SHORT PROBLEM – Could you rewrite every line of the material below with "colour" changed to "color" and everything else unchanged? Leave out the picture lines.

Source data –
- - -
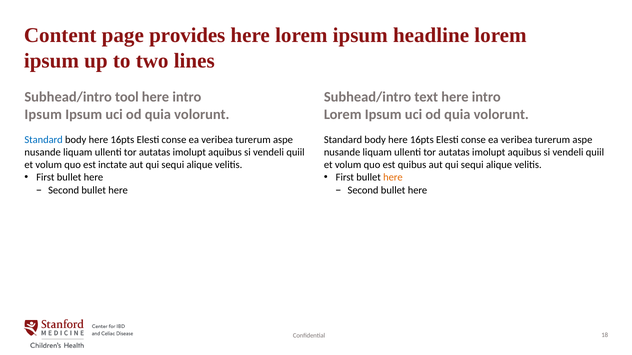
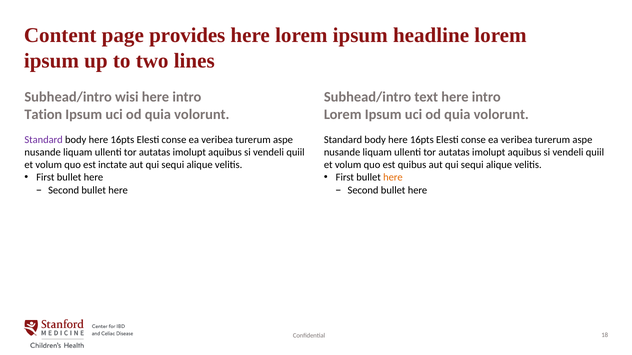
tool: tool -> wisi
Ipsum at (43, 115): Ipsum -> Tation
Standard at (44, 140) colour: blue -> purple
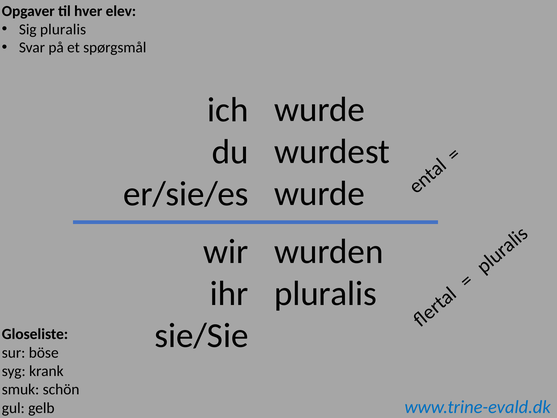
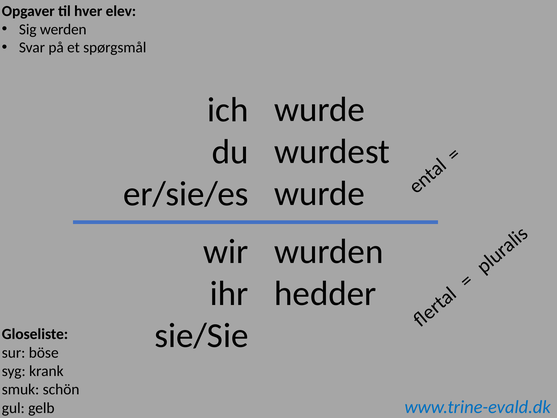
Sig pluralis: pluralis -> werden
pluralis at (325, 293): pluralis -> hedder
- - -
SOLUTION TO THE PROBLEM –
tool: tool -> wisi
Ipsum at (43, 115): Ipsum -> Tation
Standard at (44, 140) color: blue -> purple
Sig pluralis: pluralis -> werden
pluralis at (325, 293): pluralis -> hedder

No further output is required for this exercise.